**Work request:**
For every line in the records below that holds "This", make a copy.
=== Section Start ===
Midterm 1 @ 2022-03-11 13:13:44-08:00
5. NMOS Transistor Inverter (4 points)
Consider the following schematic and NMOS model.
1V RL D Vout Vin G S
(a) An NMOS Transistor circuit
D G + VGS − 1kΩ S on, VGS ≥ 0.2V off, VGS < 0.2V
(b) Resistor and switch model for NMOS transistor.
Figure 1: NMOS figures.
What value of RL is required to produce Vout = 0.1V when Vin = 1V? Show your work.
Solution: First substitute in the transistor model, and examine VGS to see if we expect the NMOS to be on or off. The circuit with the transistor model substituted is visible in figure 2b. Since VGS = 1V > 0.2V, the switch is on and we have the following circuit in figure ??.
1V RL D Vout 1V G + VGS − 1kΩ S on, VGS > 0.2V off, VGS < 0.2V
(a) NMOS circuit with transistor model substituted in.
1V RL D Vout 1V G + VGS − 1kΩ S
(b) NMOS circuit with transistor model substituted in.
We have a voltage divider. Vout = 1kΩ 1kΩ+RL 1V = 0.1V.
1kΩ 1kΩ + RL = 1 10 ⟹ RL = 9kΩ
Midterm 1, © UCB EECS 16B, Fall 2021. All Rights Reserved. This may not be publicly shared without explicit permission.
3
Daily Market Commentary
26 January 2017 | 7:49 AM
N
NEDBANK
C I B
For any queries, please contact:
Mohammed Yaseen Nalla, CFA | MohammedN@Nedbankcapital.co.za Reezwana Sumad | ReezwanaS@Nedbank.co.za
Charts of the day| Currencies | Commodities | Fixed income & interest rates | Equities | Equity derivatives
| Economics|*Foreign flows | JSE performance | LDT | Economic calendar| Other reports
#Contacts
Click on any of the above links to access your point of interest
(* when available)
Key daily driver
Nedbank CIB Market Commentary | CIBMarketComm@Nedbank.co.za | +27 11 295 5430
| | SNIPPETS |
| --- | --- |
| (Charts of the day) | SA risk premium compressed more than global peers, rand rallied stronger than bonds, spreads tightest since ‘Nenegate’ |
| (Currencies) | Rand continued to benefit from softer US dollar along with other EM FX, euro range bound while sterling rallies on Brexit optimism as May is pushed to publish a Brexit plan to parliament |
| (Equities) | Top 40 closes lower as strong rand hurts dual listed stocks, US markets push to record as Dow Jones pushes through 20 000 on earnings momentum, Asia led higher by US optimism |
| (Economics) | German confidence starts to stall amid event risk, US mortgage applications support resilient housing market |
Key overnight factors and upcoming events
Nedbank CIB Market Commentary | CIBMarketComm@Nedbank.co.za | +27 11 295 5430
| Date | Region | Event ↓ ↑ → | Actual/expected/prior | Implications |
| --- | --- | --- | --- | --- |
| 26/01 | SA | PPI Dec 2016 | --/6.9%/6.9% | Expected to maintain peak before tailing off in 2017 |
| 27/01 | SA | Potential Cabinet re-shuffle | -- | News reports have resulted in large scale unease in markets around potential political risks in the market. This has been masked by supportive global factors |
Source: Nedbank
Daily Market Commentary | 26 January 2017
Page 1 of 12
=== Section End ===
**Exercise response:**
Midterm 1, © UCB EECS 16B, Fall 2021. All Rights Reserved. This may not be publicly shared without explicit permission.
| 27/01 | SA | Potential Cabinet re-shuffle | -- | News reports have resulted in large scale unease in markets around potential political risks in the market. This has been masked by supportive global factors |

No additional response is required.